Color Formulas in Branding
Companies use brand color formulas to create a cohesive visual identity that resonates with their target audience and strengthens brand recognition. These formulas consist of previously defined color codes. There are several different color formulas available to companies to achieve success. It’s crucial for companies to make intentional choices that work well together with all the other elements of their branding.
Defining the brand
Defining a brand’s personality and values is crucial before considering brand colors. Companies must establish their brand’s main goal and purpose, as well as the emotions they want to elicit in their customers. They should brainstorm descriptive adjectives, values, and messages that align with their brand. This understanding creates a strong foundation for selecting colors that represent the brand’s personality.
Color psychology delves into the impact of colors on mood, behavior, and perception. To make informed decisions, companies should acquaint themselves with this field. One method for gaining insights on color psychology is by reading books and studies on the subject. Alternatively, they can collaborate with professional design teams to improve their choices.
Choosing a primary color is crucial for a brand’s identity. The color should reflect the brand’s personality and resonate with the target audience. With knowledge of color theory and psychology, companies can make a lasting impact by selecting the right hue.
Secondary colors are essential in supporting a brand’s identity by adding depth and dimension to the color scheme. They are used to highlight accents, backgrounds, and typography, creating a harmonious color palette that tells the brand’s story. Companies can select up to three colors that complement the primary color to create a seamless combination, resulting in a visually appealing brand image.
Testing brand colors on various platforms is crucial once a company chooses them. These colors should be applied across the company’s website, social media pages, business cards, packaging, and all marketing materials for consistency and visibility. Brands can perform split testing on different color variations to determine which ones result in the most conversions.

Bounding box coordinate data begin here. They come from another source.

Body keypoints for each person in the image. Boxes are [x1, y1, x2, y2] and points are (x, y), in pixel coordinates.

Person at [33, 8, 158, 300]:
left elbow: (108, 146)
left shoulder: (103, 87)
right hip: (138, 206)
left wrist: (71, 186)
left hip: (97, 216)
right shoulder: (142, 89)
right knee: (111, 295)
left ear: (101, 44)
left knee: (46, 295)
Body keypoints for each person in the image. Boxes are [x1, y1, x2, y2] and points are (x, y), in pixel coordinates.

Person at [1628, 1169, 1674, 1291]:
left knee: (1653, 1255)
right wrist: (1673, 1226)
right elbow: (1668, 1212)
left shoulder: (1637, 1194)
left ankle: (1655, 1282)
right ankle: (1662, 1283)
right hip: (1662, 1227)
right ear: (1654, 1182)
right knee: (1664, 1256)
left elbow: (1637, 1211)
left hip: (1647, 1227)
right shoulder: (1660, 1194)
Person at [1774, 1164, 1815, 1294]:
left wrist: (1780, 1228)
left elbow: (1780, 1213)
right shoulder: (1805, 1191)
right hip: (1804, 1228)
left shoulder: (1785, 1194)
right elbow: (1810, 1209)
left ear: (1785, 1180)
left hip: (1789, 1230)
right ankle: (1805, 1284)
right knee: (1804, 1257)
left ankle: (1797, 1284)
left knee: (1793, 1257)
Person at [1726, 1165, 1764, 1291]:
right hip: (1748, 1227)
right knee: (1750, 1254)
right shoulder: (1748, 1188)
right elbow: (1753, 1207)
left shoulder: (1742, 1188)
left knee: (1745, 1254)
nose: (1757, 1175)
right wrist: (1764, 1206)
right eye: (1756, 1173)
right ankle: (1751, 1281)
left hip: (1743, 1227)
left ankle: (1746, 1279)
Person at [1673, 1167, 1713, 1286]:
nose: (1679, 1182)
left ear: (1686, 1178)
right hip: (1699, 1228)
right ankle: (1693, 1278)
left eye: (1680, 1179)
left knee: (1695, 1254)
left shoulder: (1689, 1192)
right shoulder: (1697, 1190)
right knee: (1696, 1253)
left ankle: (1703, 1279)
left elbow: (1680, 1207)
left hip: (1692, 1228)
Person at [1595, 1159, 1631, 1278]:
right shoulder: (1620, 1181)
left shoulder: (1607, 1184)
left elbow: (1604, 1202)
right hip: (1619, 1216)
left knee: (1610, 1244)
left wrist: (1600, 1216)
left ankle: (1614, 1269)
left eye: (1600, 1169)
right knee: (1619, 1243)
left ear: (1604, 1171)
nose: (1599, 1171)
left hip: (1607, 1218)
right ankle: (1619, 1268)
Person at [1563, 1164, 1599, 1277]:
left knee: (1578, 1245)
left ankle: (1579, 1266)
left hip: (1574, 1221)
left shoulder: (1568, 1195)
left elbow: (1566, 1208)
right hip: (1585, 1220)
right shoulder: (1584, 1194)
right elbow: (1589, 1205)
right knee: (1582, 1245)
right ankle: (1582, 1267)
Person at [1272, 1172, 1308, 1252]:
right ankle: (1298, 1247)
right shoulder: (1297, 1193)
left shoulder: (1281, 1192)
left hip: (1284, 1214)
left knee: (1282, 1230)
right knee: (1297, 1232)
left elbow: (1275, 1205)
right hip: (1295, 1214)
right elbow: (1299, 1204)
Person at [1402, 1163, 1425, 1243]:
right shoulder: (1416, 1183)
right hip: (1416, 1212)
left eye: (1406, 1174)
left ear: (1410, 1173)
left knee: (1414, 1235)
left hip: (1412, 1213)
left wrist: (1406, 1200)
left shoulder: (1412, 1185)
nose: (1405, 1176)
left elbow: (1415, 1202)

Examples of different color formulas
There are some brands that only use a single color in their branding, such as Nike. The company chose black as its primary color, and it’s become a recognizable signature for consumers worldwide. Some brands use two colors for their branding, such as Coca-Cola. The company’s main color is red, while white is the accent color, used for the logo. White complements red, the primary color. Then, there are brands like FedEx, that use three colors, a primary, a secondary, and then a third, accent color. The last color should always complement the first two. Finally, some brands decide to use four colors in their brandings, which is simply an additional accent color. A great example of this is Microsoft, and all colors complement each other.